(Recorded data)
——
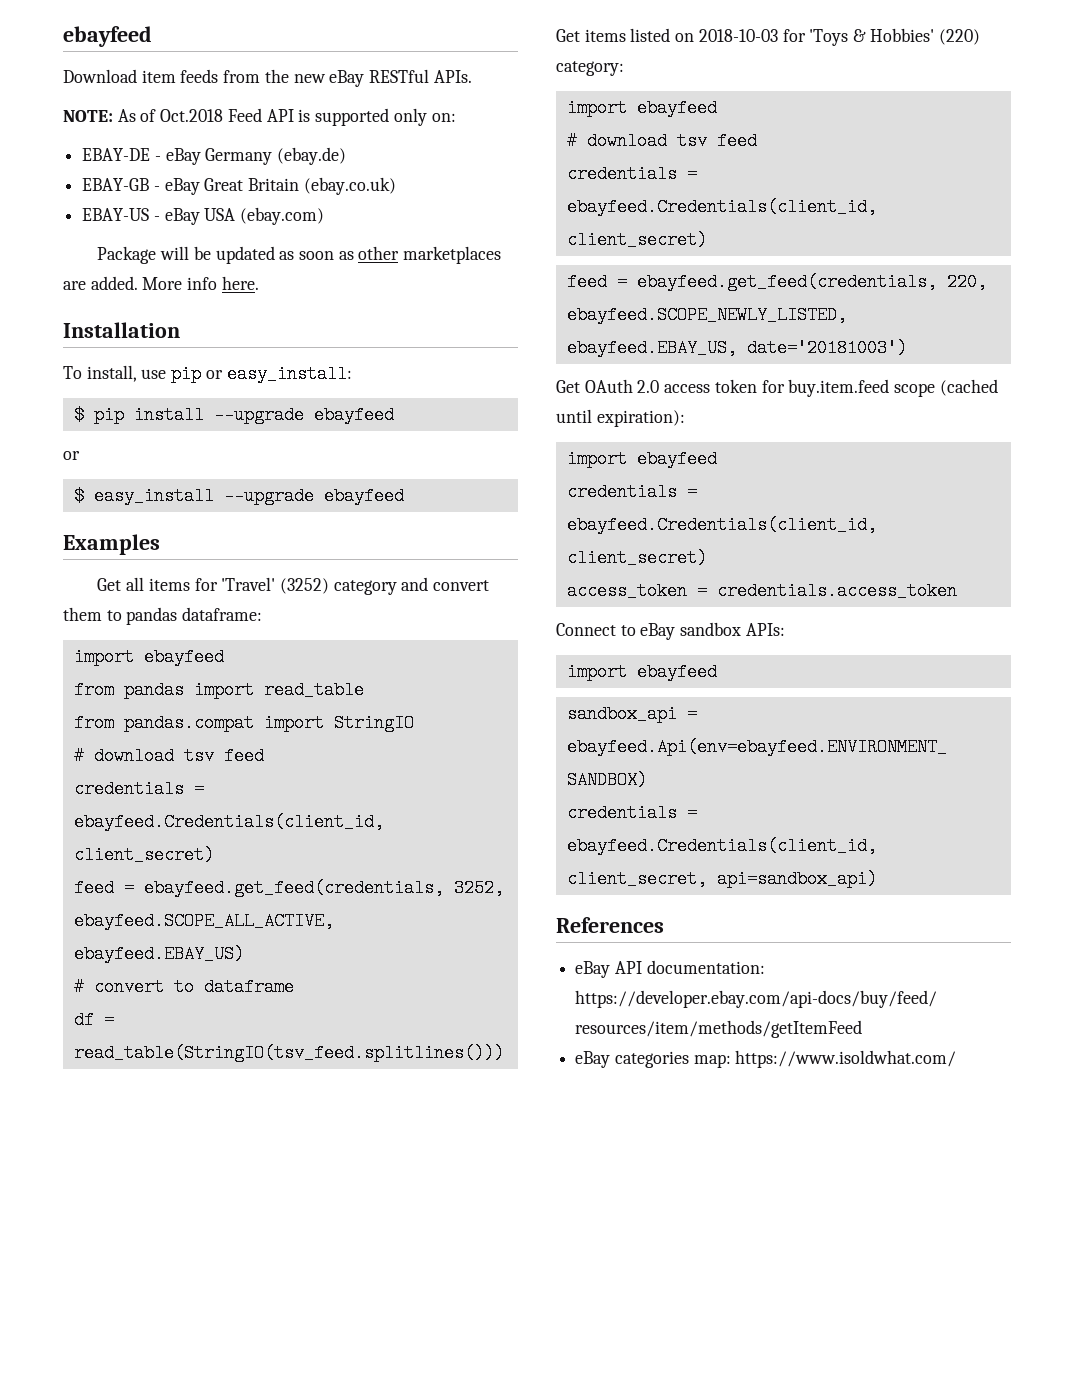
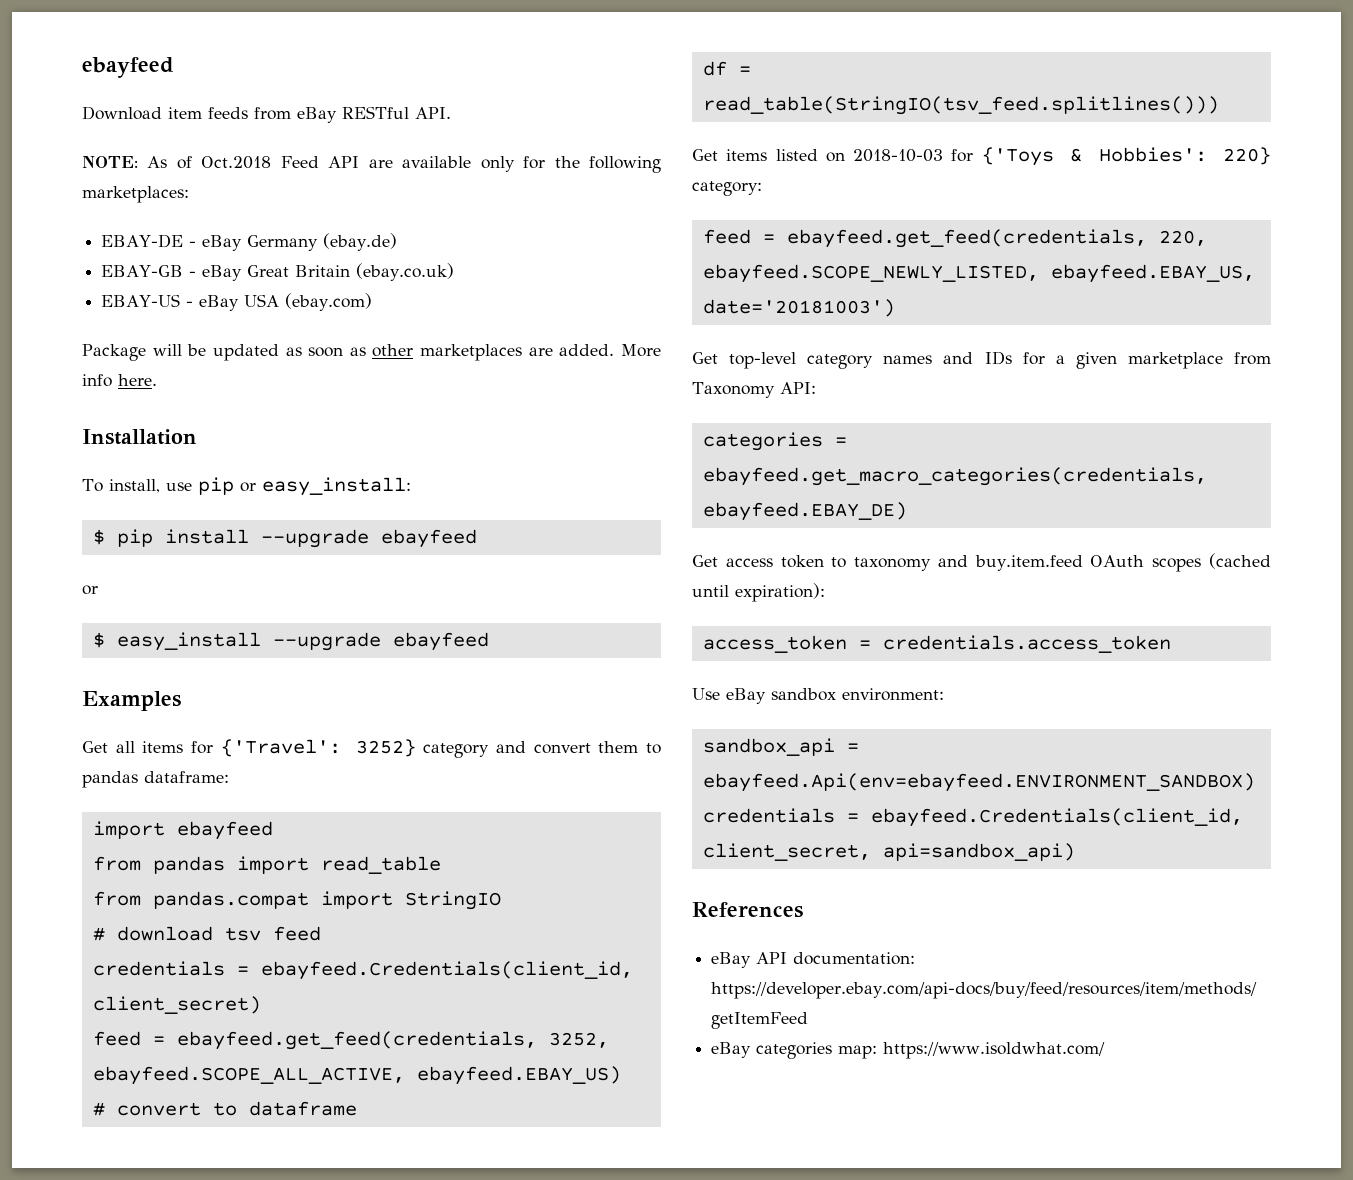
[264,69,326,83] the new -> (291, 113) none
[433,70,472,83] APIs. -> [415,107,451,119] API.
[298,108,456,126] is supported only on: -> [368,156,661,173] [82,186,189,203] are available only for the following marketplaces:
[221,577,329,594] 'Travel' (3252) -> [220,739,416,757] {'Travel': 3252}
[809,28,980,46] [556,61,624,76] [566,99,717,117] [566,132,757,150] [566,165,697,183] [566,198,877,216] [566,231,707,249] 'Toys & Hobbies' (220) category: // import ebayfeed // # download tsv feed // credentials = ebayfeed.Credentials(client_id, client_secret) -> [981,147,1271,166] [692,181,762,196] {'Toys & Hobbies': 220} category:
[584,379,998,397] [556,409,685,427] [566,450,717,468] [566,483,697,501] [566,516,877,534] [566,549,707,567] [566,582,957,600] [556,622,785,640] [566,663,717,681] OAuth 2.0 access token for buy.item.feed scope (cached until expiration): // import ebayfeed // credentials = ebayfeed.Credentials(client_id, client_secret) // access_token = credentials.access_token // Connect to eBay sandbox APIs: // import ebayfeed -> [729,351,1271,369] [692,382,816,398] [702,432,847,451] [702,467,1207,486] [702,502,907,521] [692,553,1271,572] [692,583,825,602] [702,635,1171,653] [692,688,944,704] top-level category names and IDs for a given marketplace from Taxonomy API: // categories = ebayfeed.get_macro_categories(credentials, ebayfeed.EBAY_DE) // Get access token to taxonomy and buy.item.feed OAuth scopes (cached until expiration): // access_token = credentials.access_token // Use eBay sandbox environment:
——
* _What you have to do_: Write out the records in full and exactly, omitting the pictures they hold.

* _Solved exercise_:
[264,69,326,83] the new -> (291, 113) none
[433,70,472,83] APIs. -> [415,107,451,119] API.
[298,108,456,126] is supported only on: -> [368,156,661,173] [82,186,189,203] are available only for the following marketplaces:
[221,577,329,594] 'Travel' (3252) -> [220,739,416,757] {'Travel': 3252}
[809,28,980,46] [556,61,624,76] [566,99,717,117] [566,132,757,150] [566,165,697,183] [566,198,877,216] [566,231,707,249] 'Toys & Hobbies' (220) category: // import ebayfeed // # download tsv feed // credentials = ebayfeed.Credentials(client_id, client_secret) -> [981,147,1271,166] [692,181,762,196] {'Toys & Hobbies': 220} category:
[584,379,998,397] [556,409,685,427] [566,450,717,468] [566,483,697,501] [566,516,877,534] [566,549,707,567] [566,582,957,600] [556,622,785,640] [566,663,717,681] OAuth 2.0 access token for buy.item.feed scope (cached until expiration): // import ebayfeed // credentials = ebayfeed.Credentials(client_id, client_secret) // access_token = credentials.access_token // Connect to eBay sandbox APIs: // import ebayfeed -> [729,351,1271,369] [692,382,816,398] [702,432,847,451] [702,467,1207,486] [702,502,907,521] [692,553,1271,572] [692,583,825,602] [702,635,1171,653] [692,688,944,704] top-level category names and IDs for a given marketplace from Taxonomy API: // categories = ebayfeed.get_macro_categories(credentials, ebayfeed.EBAY_DE) // Get access token to taxonomy and buy.item.feed OAuth scopes (cached until expiration): // access_token = credentials.access_token // Use eBay sandbox environment:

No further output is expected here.